O abuso sexual infantil, em regra, é praticado por membro da família, é crônico e realizado de uma forma que leva a criança a submeter-se a um conjunto de eventos que progridem ao longo do tempo. Dessa forma, a consciência sobre o seu próprio corpo e a ciência quanto ao limite entre o toque apropriado e o impróprio é fundamental, para que crianças e adolescentes compreendam se estão inseridas em situação de abuso.
Esse contexto, associado às informações relativas aos aspectos que inibem a revelação, devem necessariamente ser consideradas quando se discute o Projeto de Lei 1904/24 que tem, dentre outros objetivos, criminalizar com equiparação à pena do delito de homicídio, a interrupção da gravidez, inclusive nos casos de aborto legal, com gravidez decorrente de estupro, quando haja viabilidade fetal e a gestação tiver ultrapassado a barreira das 22 semanas.

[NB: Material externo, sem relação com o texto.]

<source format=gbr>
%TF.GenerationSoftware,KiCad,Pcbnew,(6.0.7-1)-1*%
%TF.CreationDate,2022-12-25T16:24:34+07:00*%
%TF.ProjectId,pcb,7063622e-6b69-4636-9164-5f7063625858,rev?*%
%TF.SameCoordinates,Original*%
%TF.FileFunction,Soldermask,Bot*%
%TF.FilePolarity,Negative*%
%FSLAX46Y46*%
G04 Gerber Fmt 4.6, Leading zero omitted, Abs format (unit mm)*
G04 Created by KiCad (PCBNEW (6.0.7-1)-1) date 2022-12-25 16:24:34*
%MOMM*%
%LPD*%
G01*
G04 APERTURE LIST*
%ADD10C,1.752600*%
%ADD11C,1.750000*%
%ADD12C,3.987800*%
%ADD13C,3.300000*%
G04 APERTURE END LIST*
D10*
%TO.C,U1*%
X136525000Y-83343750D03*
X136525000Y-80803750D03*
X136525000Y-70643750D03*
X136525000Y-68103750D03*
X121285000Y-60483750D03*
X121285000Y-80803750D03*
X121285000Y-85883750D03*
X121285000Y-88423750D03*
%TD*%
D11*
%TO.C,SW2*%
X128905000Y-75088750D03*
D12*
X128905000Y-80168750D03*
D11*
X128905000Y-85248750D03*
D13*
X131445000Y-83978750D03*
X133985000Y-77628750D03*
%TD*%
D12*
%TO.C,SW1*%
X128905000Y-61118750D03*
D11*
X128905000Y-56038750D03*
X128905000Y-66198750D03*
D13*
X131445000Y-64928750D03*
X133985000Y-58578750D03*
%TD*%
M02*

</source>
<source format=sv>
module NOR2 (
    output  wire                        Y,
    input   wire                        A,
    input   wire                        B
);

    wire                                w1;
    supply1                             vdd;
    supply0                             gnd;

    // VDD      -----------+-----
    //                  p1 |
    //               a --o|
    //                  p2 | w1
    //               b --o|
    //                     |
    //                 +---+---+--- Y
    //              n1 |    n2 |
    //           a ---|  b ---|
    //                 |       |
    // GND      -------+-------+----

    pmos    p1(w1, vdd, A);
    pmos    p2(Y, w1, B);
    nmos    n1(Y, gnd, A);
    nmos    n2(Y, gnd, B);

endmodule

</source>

Além de todas as falhas nos serviços públicos e as indevidas exigências que entravam e prolongam o processo de abortamento nos casos de violência sexual, em especial em relação às vítimas menores de idade, há que se considerar que a revelação constitui-se por uma complexa interação de fatores relacionados às características da criança, ambiente familiar, influências da comunidade e atitudes culturais e sociais, tratando-se de um processo contínuo, e não de um único evento. Disso decorre que a imensa maioria das vítimas de abuso sexual retém a informação até a idade adulta, sendo comum os casos em que a própria notícia acerca da gravidez seja retardada ao máximo. E, uma vez revelados o abuso e a gravidez, tratando-se de pessoas vulneráveis, vítimas de violências praticadas eminentemente no âmbito doméstico, há necessidade do engajamento de um adulto para a tomada de providências, o que pode levar muito tempo nas complexas dinâmicas familiares de lares abusivos.

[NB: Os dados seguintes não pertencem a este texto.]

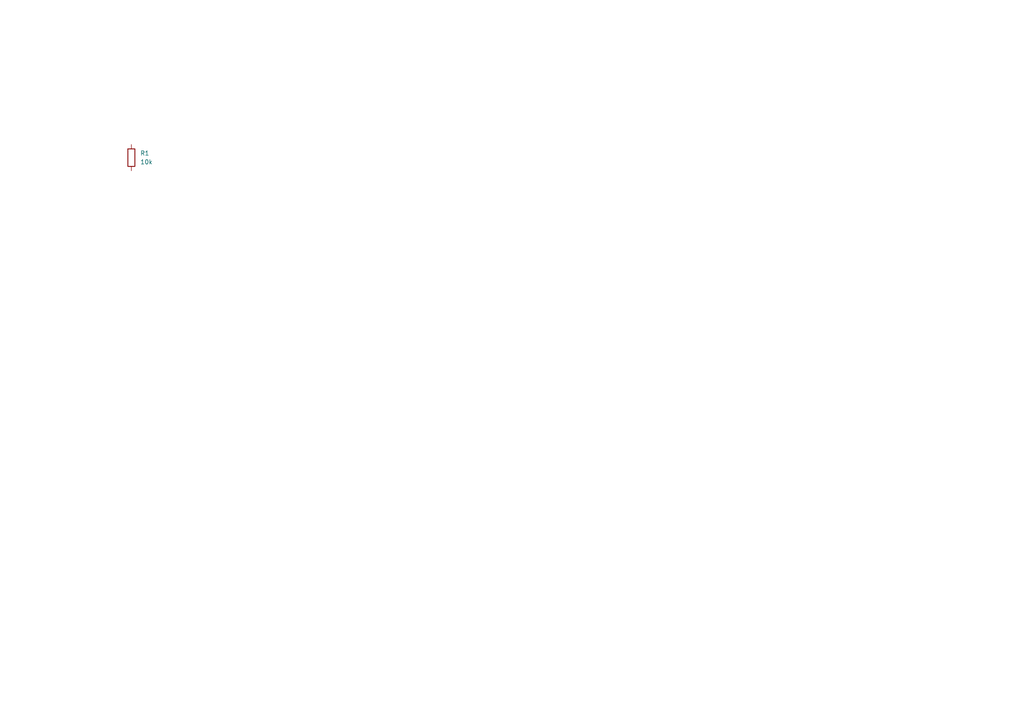
<source format=kicad_sch>
(kicad_sch
	(version 20250114)
	(generator "kicad_api")
	(generator_version 9.0)
	(uuid 47f9c855-11b6-4705-9099-025c6374a315)
	(paper A4)
	(paper A4)
	
	(title_block
		(title top)
		(date 2025-08-03)
		(company Circuit-Synth)
	)
	(symbol
		(lib_id Device:R)
		(at 38.1 45.72 0)
		(in_bom yes)
		(on_board yes)
		(dnp no)
		(uuid f2214c52-a642-415f-91d1-3a229069929c)
		(property "Reference" "R1"
			(at 40.64 44.449999999999996 0)
			(effects
				(font
					(size 1.27 1.27)
				)
				(justify left)
			)
		)
		(property "Value" "10k"
			(at 40.64 46.99 0)
			(effects
				(font
					(size 1.27 1.27)
				)
				(justify left)
			)
		)
		(property "Footprint" "Resistor_SMD:R_0805_2012Metric"
			(at 38.1 55.72 0)
			(effects
				(font
					(size 1.27 1.27)
				)
				(hide yes)
			)
		)
		(instances
			(project
				"generated_project"
				(path
					"/"
					(reference R1)
					(unit 1)
				)
			)
		)
	)
	(sheet_instances
		(path
			"/"
			(page "1")
		)
	)
	(embedded_fonts no)
)
</source>
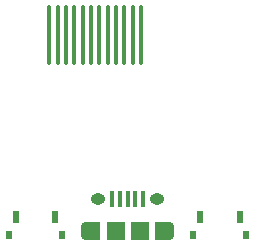
<source format=gbr>
%TF.GenerationSoftware,KiCad,Pcbnew,(6.0.9)*%
%TF.CreationDate,2023-01-20T21:16:28+01:00*%
%TF.ProjectId,AGH-CLK-01,4147482d-434c-44b2-9d30-312e6b696361,rev?*%
%TF.SameCoordinates,Original*%
%TF.FileFunction,Paste,Bot*%
%TF.FilePolarity,Positive*%
%FSLAX46Y46*%
G04 Gerber Fmt 4.6, Leading zero omitted, Abs format (unit mm)*
G04 Created by KiCad (PCBNEW (6.0.9)) date 2023-01-20 21:16:28*
%MOMM*%
%LPD*%
G01*
G04 APERTURE LIST*
G04 Aperture macros list*
%AMRoundRect*
0 Rectangle with rounded corners*
0 $1 Rounding radius*
0 $2 $3 $4 $5 $6 $7 $8 $9 X,Y pos of 4 corners*
0 Add a 4 corners polygon primitive as box body*
4,1,4,$2,$3,$4,$5,$6,$7,$8,$9,$2,$3,0*
0 Add four circle primitives for the rounded corners*
1,1,$1+$1,$2,$3*
1,1,$1+$1,$4,$5*
1,1,$1+$1,$6,$7*
1,1,$1+$1,$8,$9*
0 Add four rect primitives between the rounded corners*
20,1,$1+$1,$2,$3,$4,$5,0*
20,1,$1+$1,$4,$5,$6,$7,0*
20,1,$1+$1,$6,$7,$8,$9,0*
20,1,$1+$1,$8,$9,$2,$3,0*%
G04 Aperture macros list end*
%ADD10O,1.250000X0.950000*%
%ADD11O,0.890000X1.550000*%
%ADD12R,0.400000X1.350000*%
%ADD13R,1.200000X1.550000*%
%ADD14R,1.500000X1.550000*%
%ADD15RoundRect,0.087500X-0.087500X2.412500X-0.087500X-2.412500X0.087500X-2.412500X0.087500X2.412500X0*%
%ADD16R,0.600000X1.000000*%
%ADD17R,0.500000X0.800000*%
G04 APERTURE END LIST*
D10*
%TO.C,J2*%
X201890000Y-81614000D03*
D11*
X207890000Y-84314000D03*
D10*
X206890000Y-81614000D03*
D11*
X200890000Y-84314000D03*
D12*
X205690000Y-81614000D03*
X205040000Y-81614000D03*
X204390000Y-81614000D03*
X203740000Y-81614000D03*
X203090000Y-81614000D03*
D13*
X201490000Y-84314000D03*
X207290000Y-84314000D03*
D14*
X203390000Y-84314000D03*
X205390000Y-84314000D03*
%TD*%
D15*
%TO.C,J4*%
X197761250Y-67769000D03*
X198466477Y-67769000D03*
X199171704Y-67769000D03*
X199876931Y-67769000D03*
X200582158Y-67769000D03*
X201287385Y-67769000D03*
X201992612Y-67769000D03*
X202697839Y-67769000D03*
X203403066Y-67769000D03*
X204108293Y-67769000D03*
X204813520Y-67769000D03*
X205518750Y-67769000D03*
%TD*%
D16*
%TO.C,SW2*%
X194890000Y-83099000D03*
X198265000Y-83099000D03*
D17*
X198840000Y-84699000D03*
X194340000Y-84699000D03*
%TD*%
D16*
%TO.C,SW1*%
X210490000Y-83099000D03*
X213865000Y-83099000D03*
D17*
X214440000Y-84699000D03*
X209940000Y-84699000D03*
%TD*%
M02*

</source>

Necessário apontar que não apenas as mulheres e meninas responderiam por crime ou ato infracional equiparado a crime de homicídio. O Projeto de Lei 1904/24 intimida (ainda mais) e pune os profissionais médicos quando traz hipótese que afasta a excludente de ilicitude prevista no artigo 128 do Código Penal. Em muitos casos, o abortamento será inatingível, sendo as vítimas condenadas a gestar, parir e conviver com o fruto da violência sofrida.
Dessa forma, a reflexão que se propõe é a respeito da imprescindibilidade do acesso à informação qualificada, permitindo que o tema do abuso sexual infantil e diversos outros a ele estreitamente relacionados sejam tratados de forma consciente e sem tabus. Em relação especificamente à alteração legislativa que se pretende com o PL 1904/24, não bastasse a cristalina violação dos direitos humanos das mulheres, defender-se a criminalização com base em critério temporal de gestação no caso de aborto legal decorrente de estupro, incluídos os casos de vulnerabilidade etária, ultrapassa o limite do razoável e caracteriza tratamento desumano e cruel.
*Érika Pucci da Costa Leal é mestre em Direito da Saúde: Dimensões Individuais e Coletivas. Autora do Livro: Abuso Sexual Infantil: Proteção Jurídica e Rede de Atendimento às Vítimas - Natureza e Análise de Casos (Juruá, 2023). Promotora de Justiça no Ministério Público do Estado de São Paulo (MP/SP).